For example, zones that stared with field knowledge and hand drawn features often grow and get smarter. Again, it’s better to start and build on the management zones as you learn.
Similarly, as more yield data is analyzed that information can be incorporated into fertility zones. Yield analysis is a great way to get trends over time. For example, a spatial yield trends map shows the average yield of management zones across multiple years. Using spatial trends for variable yield goals and nitrogen management is an excellent way to match inputs with productivity zones.
Crop health imagery is included with crop consulting service and adds the ability to make on the fly adjustments to management zones. That’s because crop health imagery is typically being captured on a weekly interval. Examples of how to use these would be variable rate growth regulators in cotton and NRage nitrogen topdress applications in wheat.

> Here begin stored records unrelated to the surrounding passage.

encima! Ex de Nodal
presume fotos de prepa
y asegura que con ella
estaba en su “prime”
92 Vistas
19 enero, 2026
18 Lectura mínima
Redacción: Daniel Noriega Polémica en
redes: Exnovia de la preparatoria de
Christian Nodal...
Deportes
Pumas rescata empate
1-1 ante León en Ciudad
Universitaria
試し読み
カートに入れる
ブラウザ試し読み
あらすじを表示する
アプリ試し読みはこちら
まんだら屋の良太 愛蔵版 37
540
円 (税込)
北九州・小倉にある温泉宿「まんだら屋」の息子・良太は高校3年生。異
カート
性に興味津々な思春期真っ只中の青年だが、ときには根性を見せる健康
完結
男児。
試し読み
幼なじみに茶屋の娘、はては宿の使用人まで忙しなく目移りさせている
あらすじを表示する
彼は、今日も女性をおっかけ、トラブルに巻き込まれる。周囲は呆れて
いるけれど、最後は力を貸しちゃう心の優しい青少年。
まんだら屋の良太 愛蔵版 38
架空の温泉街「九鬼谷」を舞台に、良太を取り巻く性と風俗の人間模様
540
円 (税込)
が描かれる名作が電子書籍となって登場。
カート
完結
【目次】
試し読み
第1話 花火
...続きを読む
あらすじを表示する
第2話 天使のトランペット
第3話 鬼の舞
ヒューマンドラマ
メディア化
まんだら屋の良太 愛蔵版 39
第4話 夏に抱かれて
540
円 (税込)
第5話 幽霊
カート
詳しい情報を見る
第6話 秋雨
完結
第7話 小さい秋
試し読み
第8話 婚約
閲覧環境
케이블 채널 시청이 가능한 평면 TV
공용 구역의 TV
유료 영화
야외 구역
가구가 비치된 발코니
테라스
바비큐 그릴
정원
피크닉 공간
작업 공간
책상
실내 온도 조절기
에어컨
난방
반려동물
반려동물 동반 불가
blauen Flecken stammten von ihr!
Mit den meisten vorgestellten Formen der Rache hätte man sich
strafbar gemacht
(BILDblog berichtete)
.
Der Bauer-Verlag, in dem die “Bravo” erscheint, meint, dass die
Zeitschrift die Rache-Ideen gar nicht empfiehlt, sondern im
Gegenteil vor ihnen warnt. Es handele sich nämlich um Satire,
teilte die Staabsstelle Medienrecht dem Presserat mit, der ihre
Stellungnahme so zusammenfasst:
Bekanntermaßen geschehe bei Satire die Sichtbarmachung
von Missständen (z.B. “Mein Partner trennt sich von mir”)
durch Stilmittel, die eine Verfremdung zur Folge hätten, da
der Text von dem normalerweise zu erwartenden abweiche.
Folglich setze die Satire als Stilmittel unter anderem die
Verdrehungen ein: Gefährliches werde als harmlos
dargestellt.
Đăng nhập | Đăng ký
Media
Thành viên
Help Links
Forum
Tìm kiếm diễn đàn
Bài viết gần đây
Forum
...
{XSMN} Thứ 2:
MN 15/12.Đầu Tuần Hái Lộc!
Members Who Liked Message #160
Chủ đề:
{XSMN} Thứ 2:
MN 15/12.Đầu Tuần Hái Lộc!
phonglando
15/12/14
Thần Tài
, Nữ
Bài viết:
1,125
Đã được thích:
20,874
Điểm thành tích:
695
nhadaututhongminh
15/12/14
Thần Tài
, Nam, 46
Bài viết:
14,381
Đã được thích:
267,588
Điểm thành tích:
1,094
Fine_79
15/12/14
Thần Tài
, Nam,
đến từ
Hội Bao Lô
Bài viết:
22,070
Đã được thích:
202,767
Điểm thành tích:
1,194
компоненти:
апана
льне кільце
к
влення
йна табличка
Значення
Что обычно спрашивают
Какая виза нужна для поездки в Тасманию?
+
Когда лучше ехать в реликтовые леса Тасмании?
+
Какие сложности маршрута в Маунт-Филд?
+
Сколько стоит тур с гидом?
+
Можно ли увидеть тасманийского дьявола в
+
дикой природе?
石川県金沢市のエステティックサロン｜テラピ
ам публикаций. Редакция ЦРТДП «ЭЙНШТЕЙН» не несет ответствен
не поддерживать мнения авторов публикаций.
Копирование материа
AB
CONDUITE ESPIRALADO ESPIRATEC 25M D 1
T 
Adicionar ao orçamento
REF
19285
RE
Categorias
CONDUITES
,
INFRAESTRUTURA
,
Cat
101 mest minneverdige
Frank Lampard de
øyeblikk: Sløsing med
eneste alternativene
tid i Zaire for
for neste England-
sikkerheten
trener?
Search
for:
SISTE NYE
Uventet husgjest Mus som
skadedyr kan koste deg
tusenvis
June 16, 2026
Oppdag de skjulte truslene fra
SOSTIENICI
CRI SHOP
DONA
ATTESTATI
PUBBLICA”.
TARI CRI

Elevation data comes from many sources. For example, soil texture mapping, topo surveys, and monitor data. The key is to make sure it’s high quality. Then incorporate the data into the zones by outlining hilltops, water holes and side hill slopes. Often times variable rate seeding and water management services make good use of elevation data with field zones.
To sum it up, it’s obvious that with management zones there are a lot of way to build them and a lot of precision ag uses for them. Choosing the right layers to reap the quickest return is critical. Building zones does take time, but it has the potential to pay dividends year after year.